:: TASK INSTRUCTIONS ::
Copy word for word, please, the lines of the entries below running from the one containing "Generating functions (GFs)" to the one containing "The text concludes", both ends included.

Entries taken from a collection:

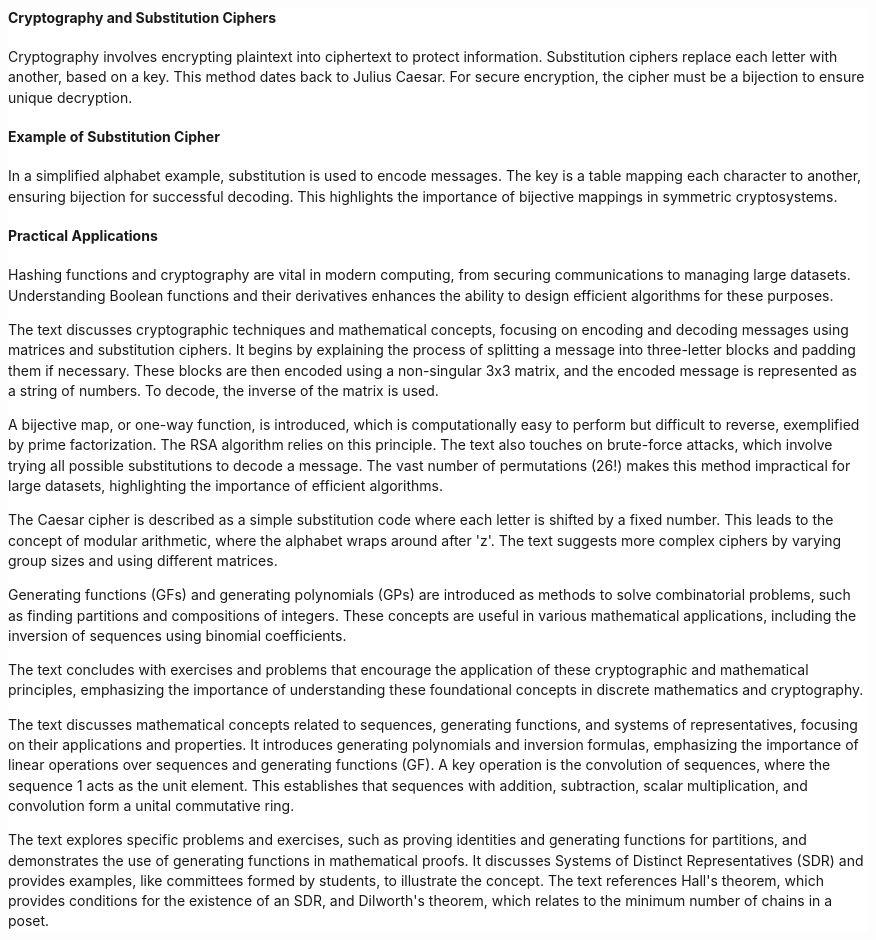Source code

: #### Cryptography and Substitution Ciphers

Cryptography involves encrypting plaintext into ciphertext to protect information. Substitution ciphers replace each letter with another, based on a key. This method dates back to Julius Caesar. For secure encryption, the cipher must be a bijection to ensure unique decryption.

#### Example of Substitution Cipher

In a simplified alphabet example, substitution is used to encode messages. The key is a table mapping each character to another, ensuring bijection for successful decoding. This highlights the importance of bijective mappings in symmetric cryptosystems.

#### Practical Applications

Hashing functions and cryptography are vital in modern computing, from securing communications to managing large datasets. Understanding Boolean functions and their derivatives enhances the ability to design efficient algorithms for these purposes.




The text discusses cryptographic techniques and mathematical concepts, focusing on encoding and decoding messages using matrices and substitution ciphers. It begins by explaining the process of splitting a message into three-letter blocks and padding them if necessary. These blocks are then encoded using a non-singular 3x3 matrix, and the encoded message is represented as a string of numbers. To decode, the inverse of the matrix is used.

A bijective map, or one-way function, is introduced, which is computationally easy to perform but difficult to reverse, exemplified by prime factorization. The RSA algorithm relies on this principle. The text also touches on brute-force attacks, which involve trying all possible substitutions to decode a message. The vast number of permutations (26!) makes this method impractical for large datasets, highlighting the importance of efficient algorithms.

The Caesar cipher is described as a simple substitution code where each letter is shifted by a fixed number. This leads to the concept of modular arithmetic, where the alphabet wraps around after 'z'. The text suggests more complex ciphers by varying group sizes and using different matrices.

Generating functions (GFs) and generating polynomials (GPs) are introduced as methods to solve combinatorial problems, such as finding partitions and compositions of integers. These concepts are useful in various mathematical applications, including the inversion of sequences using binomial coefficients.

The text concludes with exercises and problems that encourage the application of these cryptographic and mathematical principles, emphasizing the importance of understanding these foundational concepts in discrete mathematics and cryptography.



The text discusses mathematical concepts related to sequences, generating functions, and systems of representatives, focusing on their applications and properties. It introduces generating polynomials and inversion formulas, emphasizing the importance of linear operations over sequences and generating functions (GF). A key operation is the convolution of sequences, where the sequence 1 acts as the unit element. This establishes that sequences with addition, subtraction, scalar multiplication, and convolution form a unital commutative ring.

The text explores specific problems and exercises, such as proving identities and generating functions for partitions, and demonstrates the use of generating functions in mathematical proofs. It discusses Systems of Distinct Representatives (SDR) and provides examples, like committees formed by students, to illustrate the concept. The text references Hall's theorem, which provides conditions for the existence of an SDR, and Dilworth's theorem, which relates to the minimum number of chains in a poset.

* * *

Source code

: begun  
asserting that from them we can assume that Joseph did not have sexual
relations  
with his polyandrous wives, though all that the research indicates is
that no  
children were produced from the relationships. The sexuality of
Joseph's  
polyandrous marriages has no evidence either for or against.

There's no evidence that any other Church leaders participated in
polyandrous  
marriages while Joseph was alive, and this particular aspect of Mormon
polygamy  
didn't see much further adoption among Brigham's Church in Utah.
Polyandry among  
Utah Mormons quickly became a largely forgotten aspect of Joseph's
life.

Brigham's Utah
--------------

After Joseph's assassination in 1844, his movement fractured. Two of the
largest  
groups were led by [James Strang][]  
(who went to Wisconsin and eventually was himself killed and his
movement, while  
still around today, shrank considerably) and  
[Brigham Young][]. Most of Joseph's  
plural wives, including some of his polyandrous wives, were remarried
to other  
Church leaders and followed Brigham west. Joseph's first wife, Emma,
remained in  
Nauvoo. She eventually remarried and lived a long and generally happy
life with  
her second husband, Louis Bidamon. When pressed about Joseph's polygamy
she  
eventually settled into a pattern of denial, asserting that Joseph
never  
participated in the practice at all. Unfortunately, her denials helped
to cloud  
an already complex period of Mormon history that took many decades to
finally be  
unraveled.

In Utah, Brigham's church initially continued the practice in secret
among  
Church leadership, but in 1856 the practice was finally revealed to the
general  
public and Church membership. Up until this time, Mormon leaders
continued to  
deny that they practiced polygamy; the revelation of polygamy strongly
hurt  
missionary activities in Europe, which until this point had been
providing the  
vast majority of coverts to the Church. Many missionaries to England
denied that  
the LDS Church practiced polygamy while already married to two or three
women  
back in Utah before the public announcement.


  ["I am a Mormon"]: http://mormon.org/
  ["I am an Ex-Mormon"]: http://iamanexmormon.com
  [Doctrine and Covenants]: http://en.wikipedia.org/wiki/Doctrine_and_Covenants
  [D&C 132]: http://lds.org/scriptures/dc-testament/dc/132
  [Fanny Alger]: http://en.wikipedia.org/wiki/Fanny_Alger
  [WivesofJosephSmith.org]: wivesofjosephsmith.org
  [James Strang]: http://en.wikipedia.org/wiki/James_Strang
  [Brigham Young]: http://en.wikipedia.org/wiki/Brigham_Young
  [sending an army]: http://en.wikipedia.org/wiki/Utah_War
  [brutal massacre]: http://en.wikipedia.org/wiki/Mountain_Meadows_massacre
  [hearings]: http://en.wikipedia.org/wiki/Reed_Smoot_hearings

:: COMPLETED TASK ::
Generating functions (GFs) and generating polynomials (GPs) are introduced as methods to solve combinatorial problems, such as finding partitions and compositions of integers. These concepts are useful in various mathematical applications, including the inversion of sequences using binomial coefficients.

The text concludes with exercises and problems that encourage the application of these cryptographic and mathematical principles, emphasizing the importance of understanding these foundational concepts in discrete mathematics and cryptography.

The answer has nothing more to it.